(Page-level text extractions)
Segment Open

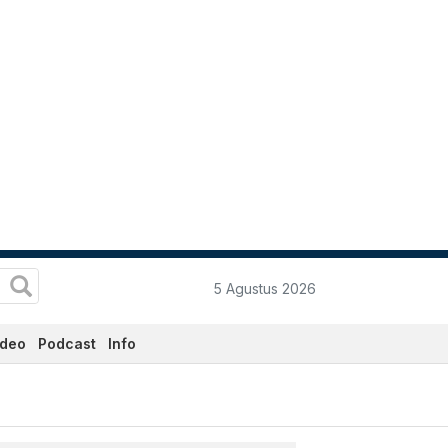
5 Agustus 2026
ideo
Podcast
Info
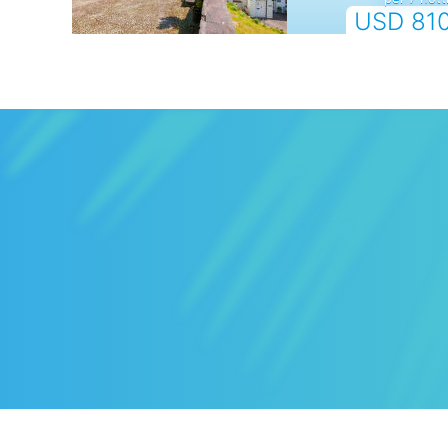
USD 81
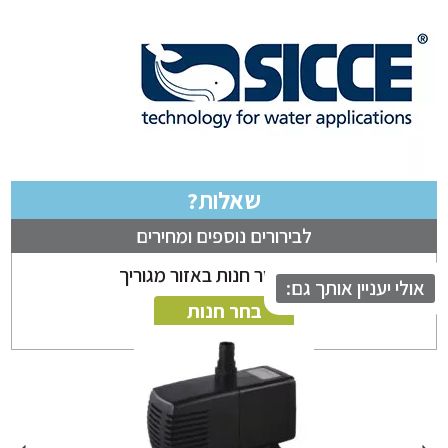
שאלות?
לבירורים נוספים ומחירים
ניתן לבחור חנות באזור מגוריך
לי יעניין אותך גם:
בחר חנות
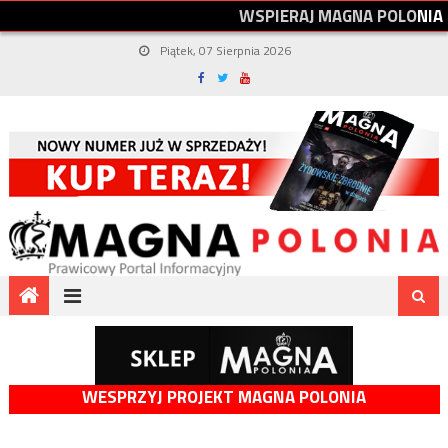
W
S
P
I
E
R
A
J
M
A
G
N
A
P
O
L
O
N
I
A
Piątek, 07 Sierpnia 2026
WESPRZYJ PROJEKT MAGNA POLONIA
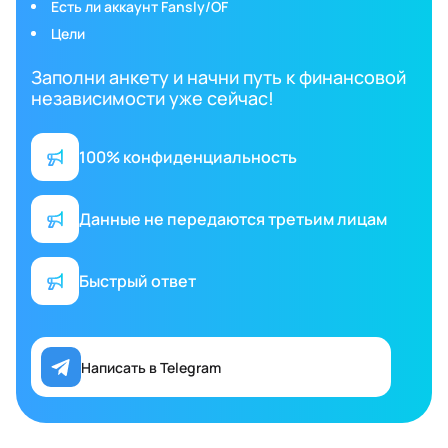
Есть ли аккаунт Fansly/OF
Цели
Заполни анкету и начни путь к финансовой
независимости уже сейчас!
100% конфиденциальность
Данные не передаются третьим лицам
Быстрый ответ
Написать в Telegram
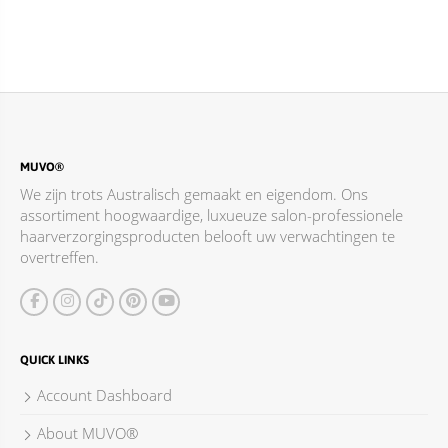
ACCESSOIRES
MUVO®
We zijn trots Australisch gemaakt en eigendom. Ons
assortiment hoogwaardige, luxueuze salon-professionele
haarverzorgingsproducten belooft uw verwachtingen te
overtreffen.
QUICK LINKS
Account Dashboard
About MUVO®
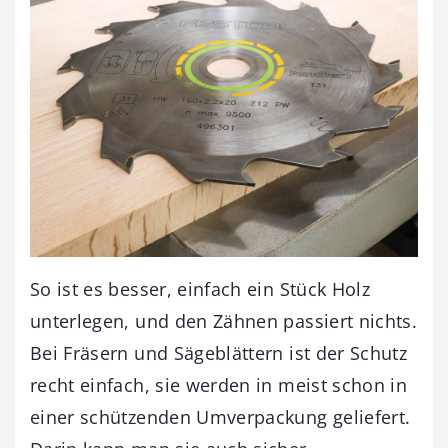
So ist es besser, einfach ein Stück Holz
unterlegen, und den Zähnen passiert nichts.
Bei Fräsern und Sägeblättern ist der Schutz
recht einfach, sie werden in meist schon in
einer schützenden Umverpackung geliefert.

Segment Closed

→ **TRY IT**: Find each line above that contains "einfach", and copy those lines.

→ **EXERCISE RESPONSE**:
So ist es besser, einfach ein Stück Holz
recht einfach, sie werden in meist schon in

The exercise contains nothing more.